Yes, I've done that (loosened a truck's screw) on freight cars on old HO layouts, and that does, indeed, work. The problem with a 2 axle carriage like Annie and Clarabel is that there's nothing to loosen up. The side frames are fixed. There's a good video from Intercity82 on YouTube that shows a model of a British work train. One of their wagons is a 2 axle wagon specifically designed that way (with 2 axles, as far apart as possible) because it's a design that's so unforgiving on bad trackwork. 
Ken S. (OP)


----------



## chuck n (Jan 2, 2008)

Ken: One other problem with Thomas's girls is that the hook and loops are body mounted, not truck mounted.
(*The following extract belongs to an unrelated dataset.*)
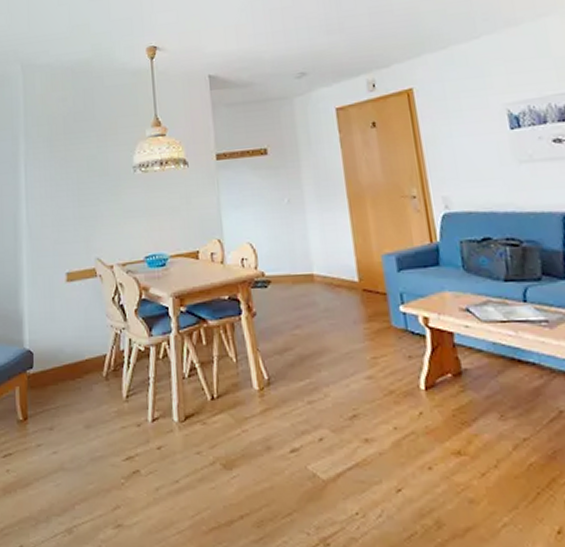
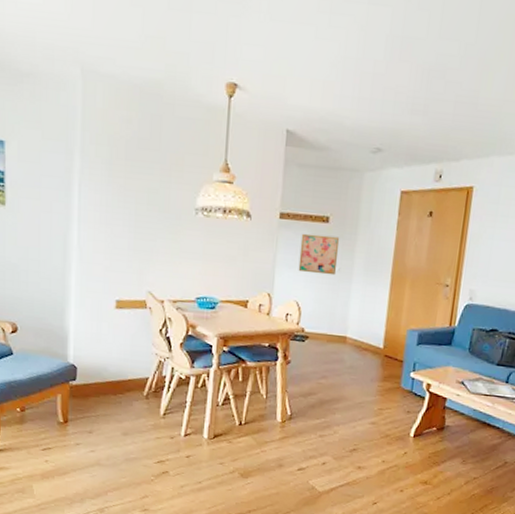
wall art: none [241,167,287,211] -> present [298,233,340,276]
I and others have had problems with keeping them on the track if the curves are 4' diameter (2' radius). Some have said that they work on Bachmann's short radius track, but they didn't like my LGB R1 curves. 

Chuck


----------



## Greg Elmassian (Jan 3, 2008)

I gather there is no suspension at all on the 2 axle cars?

Greg


----------



## avlisk (Apr 27, 2012)

No suspension at all on the Thomas rolling stock. And the axles are fixed in the side frames. They don't swivel, either. I'm running 10' diameter USAT track but with Piko #5 R turnouts, which they tell me is around an 8' diameter curve, but looks really close to the 10' USAT when placed directly on top of each other.. 
Ken S.


----------



## toddalin (Jan 4, 2008)

I put mine on lengths of 2" x 8" wood long enough so that the turnout and a bit of the lead in tracks are on the board, so all can be screwed down to the board using brass screws keeping it all together.

Before the boards were placed, they received a throurough coating of roofing tar on all sides. Then a sheet of grey stone-impregnated roofing paper is placed over the top of the board and the turnout atop this. 

Because the roofing paper matches out granite ballast, I can ballast lightly around the delicate portions of the turnouts, and it is not noticable. These have been inplace since early 1997 without a single failure, even though they get watered 3 times a day.


----------